Selon un rapport publié par le Forum international des transports, un organisme indépendant au sein de l’Organisation de coopération et de développement économiques (OCDE), les régulateurs gouvernementaux doivent étendre leur champ d’action beaucoup plus profondément dans le transport par conteneurs pour garantir une concurrence équitable.
« Les gouvernements devraient renforcer leur capacité à surveiller la concurrence dans le transport maritime », indique un rapport de 2022 intituléPerformance de la logistique maritime« Le rôle des agences spécialisées devrait être renforcé. Les autorités de la concurrence devraient renforcer la coopération transfrontalière, car leurs actions sont interdépendantes. »
« Les arrangements institutionnels actuels régissant la concurrence dans le transport maritime de ligne n’ont pas abouti à une stabilité des prix, à une baisse des prix ou à une intensification de la concurrence », indique le rapport de l’ITF, ajoutant : « Une révision est justifiée pour garantir un choix suffisamment large d’opérateurs et des services fiables. Les arrangements en matière de concurrence dans le transport maritime de ligne pourraient limiter la gestion conjointe des capacités par les transporteurs afin de favoriser une plus grande concurrence entre eux. »

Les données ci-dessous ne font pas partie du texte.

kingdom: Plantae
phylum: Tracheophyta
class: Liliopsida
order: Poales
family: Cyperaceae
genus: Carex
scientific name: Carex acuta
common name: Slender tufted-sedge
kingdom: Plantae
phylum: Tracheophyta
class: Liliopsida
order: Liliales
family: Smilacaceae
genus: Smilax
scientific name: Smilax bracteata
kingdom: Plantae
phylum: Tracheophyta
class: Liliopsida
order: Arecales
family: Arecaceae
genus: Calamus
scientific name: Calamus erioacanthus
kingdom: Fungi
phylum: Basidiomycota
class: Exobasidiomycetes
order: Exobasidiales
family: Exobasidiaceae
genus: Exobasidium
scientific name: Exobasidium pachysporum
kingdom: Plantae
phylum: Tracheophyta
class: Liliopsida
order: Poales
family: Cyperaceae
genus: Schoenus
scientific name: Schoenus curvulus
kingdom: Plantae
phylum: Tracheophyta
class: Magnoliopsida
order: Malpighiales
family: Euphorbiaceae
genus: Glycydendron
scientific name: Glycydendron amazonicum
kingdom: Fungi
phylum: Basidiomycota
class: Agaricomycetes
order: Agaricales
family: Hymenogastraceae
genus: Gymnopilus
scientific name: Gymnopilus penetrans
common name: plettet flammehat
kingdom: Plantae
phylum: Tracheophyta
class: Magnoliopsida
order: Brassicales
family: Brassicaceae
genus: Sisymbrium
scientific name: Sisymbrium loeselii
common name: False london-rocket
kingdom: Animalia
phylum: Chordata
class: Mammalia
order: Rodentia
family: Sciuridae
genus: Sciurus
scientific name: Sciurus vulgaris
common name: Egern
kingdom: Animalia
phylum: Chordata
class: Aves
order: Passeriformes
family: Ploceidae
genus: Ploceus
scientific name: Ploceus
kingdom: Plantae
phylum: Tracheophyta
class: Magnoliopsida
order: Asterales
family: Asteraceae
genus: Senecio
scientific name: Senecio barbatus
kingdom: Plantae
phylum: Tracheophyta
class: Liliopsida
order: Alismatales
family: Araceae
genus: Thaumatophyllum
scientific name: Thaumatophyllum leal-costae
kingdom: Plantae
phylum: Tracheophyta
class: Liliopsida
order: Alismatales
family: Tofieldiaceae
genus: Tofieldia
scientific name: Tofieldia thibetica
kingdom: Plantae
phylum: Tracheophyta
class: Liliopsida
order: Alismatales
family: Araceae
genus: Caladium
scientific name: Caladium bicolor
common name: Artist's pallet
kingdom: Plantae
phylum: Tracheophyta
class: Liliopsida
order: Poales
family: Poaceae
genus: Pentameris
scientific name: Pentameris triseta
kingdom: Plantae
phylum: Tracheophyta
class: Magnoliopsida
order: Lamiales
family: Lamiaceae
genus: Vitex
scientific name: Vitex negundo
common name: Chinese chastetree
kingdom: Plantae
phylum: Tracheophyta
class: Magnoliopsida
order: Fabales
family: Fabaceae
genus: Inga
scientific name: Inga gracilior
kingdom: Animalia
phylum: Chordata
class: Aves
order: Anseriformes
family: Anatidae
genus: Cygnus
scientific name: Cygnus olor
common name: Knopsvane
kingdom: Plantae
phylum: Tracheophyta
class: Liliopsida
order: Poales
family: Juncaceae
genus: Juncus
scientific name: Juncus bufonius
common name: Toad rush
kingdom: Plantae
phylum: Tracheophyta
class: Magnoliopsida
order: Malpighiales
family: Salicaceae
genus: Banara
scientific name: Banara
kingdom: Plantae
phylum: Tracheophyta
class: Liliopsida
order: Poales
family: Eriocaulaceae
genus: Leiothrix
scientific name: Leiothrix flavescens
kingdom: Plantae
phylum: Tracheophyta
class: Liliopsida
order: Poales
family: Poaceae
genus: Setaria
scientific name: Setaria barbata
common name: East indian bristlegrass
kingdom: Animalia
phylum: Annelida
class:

« L’intégration verticale en cours dans le secteur du transport maritime par conteneurs pose de nouveaux défis en matière de régulation de la concurrence », a affirmé l’ITF. « Les compagnies maritimes peuvent utiliser leurs exemptions au droit de la concurrence dans de nombreuses juridictions et leur influence en tant que transporteurs pour acquérir des avantages concurrentiels sur des marchés où elles sont désormais en concurrence directe avec les transitaires, les prestataires de services portuaires ou les opérateurs logistiques qui ne bénéficient pas de telles exemptions au droit de la concurrence. »
Le prix du transport maritime par conteneurs a considérablement augmenté depuis le début de l’année 2020, indique le rapport. Les tarifs spot étaient en moyenne six fois plus élevés à la fin de l’année 2021 et les tarifs contractuels 2,9 fois plus élevés. Cependant, ces chiffres sous-estiment l’augmentation des coûts du transport par conteneurs. Les expéditeurs sont confrontés à une série de surtaxes supplémentaires et à des frais accrus pour les surestaries et la détention. Au cours de la même période, la fiabilité des horaires des navires a diminué de 65 % à 34 %, ce qui signifie que deux navires sur trois arrivent au port avec au moins un jour de retard.
En outre, les annulations imprévues de ports ont également augmenté. Le temps de rotation des navires dans les ports de la République populaire de Chine et des États-Unis a doublé depuis le début de l’année 2020, tandis qu’en Europe, il a augmenté de moins de 15 %. De nombreux pays d’Europe, d’Amérique latine et d’Afrique subsaharienne ont vu le nombre de liaisons maritimes directes diminuer à la suite de la reconfiguration des réseaux de transport maritime régulier. Ces défis, auxquels s’ajoutent la pression sur les capacités logistiques portuaires et intérieures ainsi que les pénuries de main-d’œuvre liées au Covid-19, ont mis à mal les modèles commerciaux et logistiques du juste-à-temps. La nature mondialisée du transport de conteneurs a entraîné des problèmes de chaîne d’approvisionnement locale qui se sont propagés dans d’autres régions et ont créé des difficultés à l’échelle mondiale.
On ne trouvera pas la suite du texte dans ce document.